Calls for govt action as the TL plummets
Taken from this week's issue
The TL was trading at just over 10TL to the British pound following the outbreak of fighting between Azerbaijan and Armenia plus the threat of sanctions from the EU over Turkey’s drilling in the Eastern Mediterranean. The euro is trading at around 9TL, while the US dollar is now worth roughly 7.7TL.
Cyprus Turkish Chamber of Commerce president Turgay Deniz told Cyprus Today last night that the monetary situation was a “crisis” for North Cyprus because property prices, rents, university fees and the prices of many imported goods are based on foreign currency.
“The fall in value of the Turkish lira is due to regional conflicts, which have caused concern to investors,” he said.
“Because the TRNC is using the same currency as Turkey, it has a knock-on effect on our economy.
“The devaluation of the Turkish lira against foreign currency, coupled with the lack of tourists and foreign students arising from the pandemic, will put many businesses under a lot of financial difficulties which need to be minimised through measures.
“We are currently working on a package of measures that we will announce in a press conference following the presidential elections, but anything we do now could be taken as being political and we wish to avoid this.
“The crisis needs to be managed. It will have a domino effect and we need to protect businesses and the public, whose buying power will be weakened.”
Consumer Rights Association head Hasan Yılmaz Işık called on the government to “devote time to taking measures to protect consumers”.
He said: “The government needs to pass a new decree that pegs the currency rate of the Turkish lira to a set figure for rent, schools and universities.
“We are receiving complaints that even university students in Turkey who have been granted scholarships [to study in the TRNC] don’t want to come because [university fees] are in foreign currency. They are opting to study at universities in Turkey instead.
“The cost of electricity – which is connected to the cost of fuel oil that is used for the main power plant in Teknecik – will undoubtedly go up.
“We are concerned that shops and retailers will use the devaluation [of the Turkish lira] as an opportunity to introduce extreme price hikes to certain imported goods. The Department of Trade is understaffed. Something needs to be done to prevent this from happening . . . otherwise we could see the prices going up as much as 40 per cent on certain products.”

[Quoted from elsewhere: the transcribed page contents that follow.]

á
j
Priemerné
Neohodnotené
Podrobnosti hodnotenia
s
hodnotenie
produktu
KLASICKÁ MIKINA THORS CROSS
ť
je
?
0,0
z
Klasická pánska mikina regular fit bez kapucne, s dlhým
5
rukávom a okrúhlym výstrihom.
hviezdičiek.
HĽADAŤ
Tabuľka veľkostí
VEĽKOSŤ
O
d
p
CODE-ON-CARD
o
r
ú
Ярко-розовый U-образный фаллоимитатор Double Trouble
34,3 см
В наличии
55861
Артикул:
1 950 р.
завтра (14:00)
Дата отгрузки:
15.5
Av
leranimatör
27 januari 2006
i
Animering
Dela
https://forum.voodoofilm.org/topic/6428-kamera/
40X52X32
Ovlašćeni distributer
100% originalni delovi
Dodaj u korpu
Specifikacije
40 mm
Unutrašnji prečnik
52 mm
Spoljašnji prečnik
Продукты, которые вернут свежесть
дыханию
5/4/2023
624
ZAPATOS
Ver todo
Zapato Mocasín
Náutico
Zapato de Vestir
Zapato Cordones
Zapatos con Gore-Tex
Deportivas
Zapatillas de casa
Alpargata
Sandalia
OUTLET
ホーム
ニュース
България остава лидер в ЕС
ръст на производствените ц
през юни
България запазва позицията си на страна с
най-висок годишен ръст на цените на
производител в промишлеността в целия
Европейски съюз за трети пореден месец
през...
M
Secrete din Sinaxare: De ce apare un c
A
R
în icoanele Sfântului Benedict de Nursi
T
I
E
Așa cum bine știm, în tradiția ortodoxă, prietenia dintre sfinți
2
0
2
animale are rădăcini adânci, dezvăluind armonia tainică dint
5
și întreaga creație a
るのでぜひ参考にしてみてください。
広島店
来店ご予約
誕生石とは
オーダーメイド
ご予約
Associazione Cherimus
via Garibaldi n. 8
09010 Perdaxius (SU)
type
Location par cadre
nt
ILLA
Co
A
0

Mr Işık also said that tax on rental income and customs duties should be cut.
Creditwest Bank expat branch manager Figen Kaymak told Cyprus Today: “My view is that the markets have become unsettled due to the regional conflict, the Eastern Mediterranean tensions and the Covid-19 pandemic.
“The cost of living has already gone up due to the devaluing lira, and goods will become more expensive.

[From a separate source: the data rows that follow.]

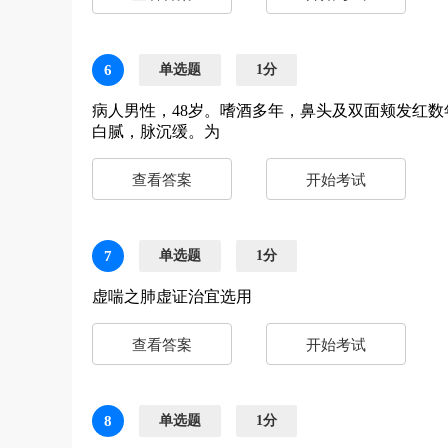
6
单选题
1分
病人男性，48岁。嗜酒多年，鼻头及双面颊发红
白腻，脉沉缓。为
查看答案
开始考试
7
单选题
1分
虚喘之肺虚证治宜选用
查看答案
开始考试
8
单选题
1分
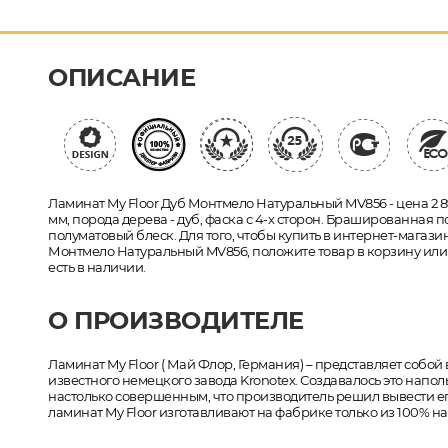
ОПИСАНИЕ
Ламинат My Floor Дуб Монтмело Натуральный MV856 - цена 2 
мм, порода дерева - дуб, фаска с 4-х сторон. Брашированная 
полуматовый блеск. Для того, чтобы купить в интернет-магази
Монтмело Натуральный MV856, положите товар в корзину или
есть в наличии.
О ПРОИЗВОДИТЕЛЕ
Ламинат My Floor ( Май Флор, Германия) – представляет собо
известного немецкого завода Kronotex. Создавалось это напо
настолько совершенным, что производитель решил вывести его
ламинат My Floor изготавливают на фабрике только из 100% н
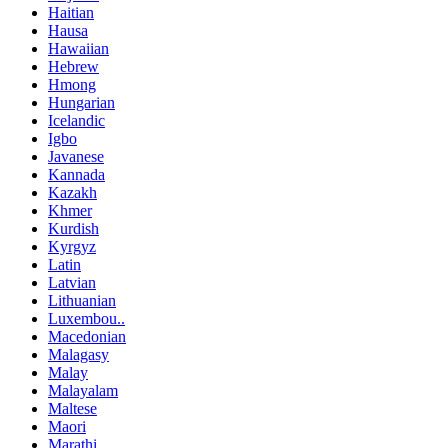
Haitian
Hausa
Hawaiian
Hebrew
Hmong
Hungarian
Icelandic
Igbo
Javanese
Kannada
Kazakh
Khmer
Kurdish
Kyrgyz
Latin
Latvian
Lithuanian
Luxembou..
Macedonian
Malagasy
Malay
Malayalam
Maltese
Maori
Marathi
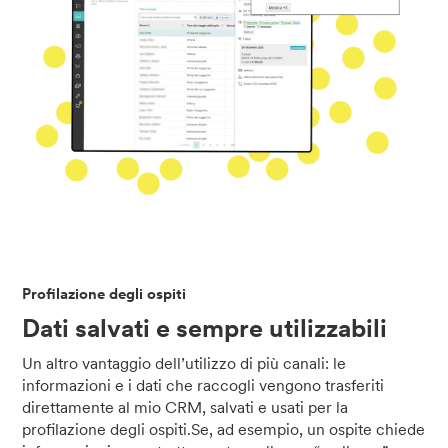
Profilazione degli ospiti
Dati salvati e sempre utilizzabili
Un altro vantaggio dell’utilizzo di più canali: le
informazioni e i dati che raccogli vengono trasferiti
direttamente al mio CRM, salvati e usati per la
profilazione degli ospiti.Se, ad esempio, un ospite chiede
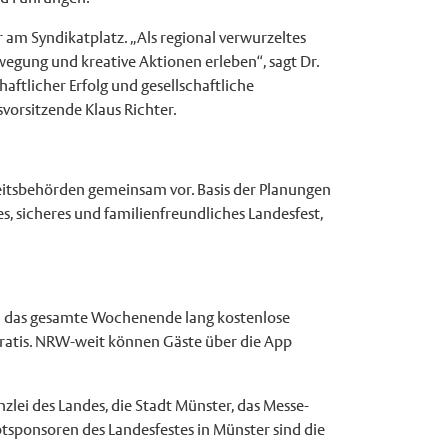
 am Syndikatplatz. „Als regional verwurzeltes
egung und kreative Aktionen erleben“, sagt Dr.
aftlicher Erfolg und gesellschaftliche
vorsitzende Klaus Richter.
eitsbehörden gemeinsam vor. Basis der Planungen
es, sicheres und familienfreundliches Landesfest,
nn das gesamte Wochenende lang kostenlose
gratis. NRW-weit können Gäste über die App
lei des Landes, die Stadt Münster, das Messe-
ponsoren des Landesfestes in Münster sind die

“However, when things have settled down the TL will recover and investors will return to Turkey, strengthening the TL.”
Ms Kaymak said that the TRNC Central Bank interest rate was increased from 6.75 to 8.25 per cent this week meaning that, in the short-term, people with savings in Turkish lira will receive a better return.

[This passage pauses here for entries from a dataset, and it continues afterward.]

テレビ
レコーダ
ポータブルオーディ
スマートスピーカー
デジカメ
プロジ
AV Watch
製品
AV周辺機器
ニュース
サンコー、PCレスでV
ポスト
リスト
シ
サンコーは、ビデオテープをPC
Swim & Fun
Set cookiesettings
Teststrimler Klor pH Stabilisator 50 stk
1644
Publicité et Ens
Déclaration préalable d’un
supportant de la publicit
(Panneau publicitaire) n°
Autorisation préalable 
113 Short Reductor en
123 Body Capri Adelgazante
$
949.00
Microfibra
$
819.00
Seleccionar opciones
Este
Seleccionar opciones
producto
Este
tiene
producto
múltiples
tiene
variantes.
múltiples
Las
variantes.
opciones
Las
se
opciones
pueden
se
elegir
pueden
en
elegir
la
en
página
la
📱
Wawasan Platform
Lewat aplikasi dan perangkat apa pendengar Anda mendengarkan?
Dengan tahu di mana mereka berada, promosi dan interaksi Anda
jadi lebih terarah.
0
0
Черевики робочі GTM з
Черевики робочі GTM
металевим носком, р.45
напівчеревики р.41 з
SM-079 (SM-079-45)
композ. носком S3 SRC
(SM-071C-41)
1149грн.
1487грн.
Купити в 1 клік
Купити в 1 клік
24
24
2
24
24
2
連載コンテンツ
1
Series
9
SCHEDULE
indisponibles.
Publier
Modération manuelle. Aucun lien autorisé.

“To help businesses, the government has said it will hand out 200,000TL [per business] with the repayments being deferred for a year to help them during the pandemic,” she added.
“Larger businesses are able to borrow up to 15 million TL from the state during this period.”
Cyprus Turkish Travel Agents’ Union head Orhan Tolun said North Cyprus was “undergoing a very difficult economic period”.
“We do not have tourism, which was a major source of income to this country, bringing in foreign currency,” he said.
“This is why it is important for the government to find ways of making it easier for tourists to come here while also taking measures that best protect us from Covid-19.”